• _About this task_
Find the string "into" in the data, then copy every line where it is found.

Saved entries
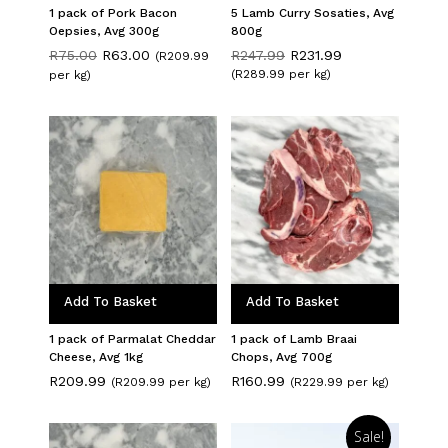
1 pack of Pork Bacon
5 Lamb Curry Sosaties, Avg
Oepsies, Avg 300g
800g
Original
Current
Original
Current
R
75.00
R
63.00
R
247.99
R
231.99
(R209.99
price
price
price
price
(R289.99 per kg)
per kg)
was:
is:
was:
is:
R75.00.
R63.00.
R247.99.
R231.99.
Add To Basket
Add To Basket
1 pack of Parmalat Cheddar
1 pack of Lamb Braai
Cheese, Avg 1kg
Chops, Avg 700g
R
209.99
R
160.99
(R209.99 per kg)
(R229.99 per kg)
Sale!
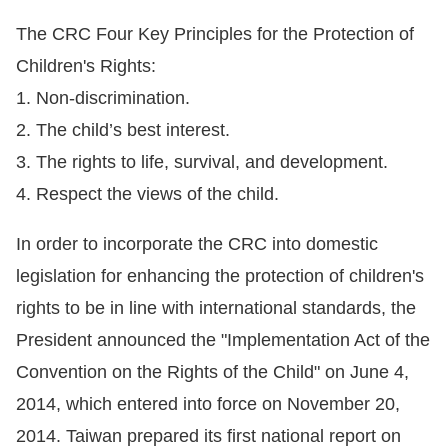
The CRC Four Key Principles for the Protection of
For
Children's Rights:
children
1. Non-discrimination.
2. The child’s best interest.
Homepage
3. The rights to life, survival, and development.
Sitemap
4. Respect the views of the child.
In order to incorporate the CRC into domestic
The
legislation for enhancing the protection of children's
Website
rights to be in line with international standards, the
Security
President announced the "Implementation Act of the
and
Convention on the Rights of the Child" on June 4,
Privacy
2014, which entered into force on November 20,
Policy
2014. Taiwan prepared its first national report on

• _Solution to this task_
In order to incorporate the CRC into domestic
2014, which entered into force on November 20,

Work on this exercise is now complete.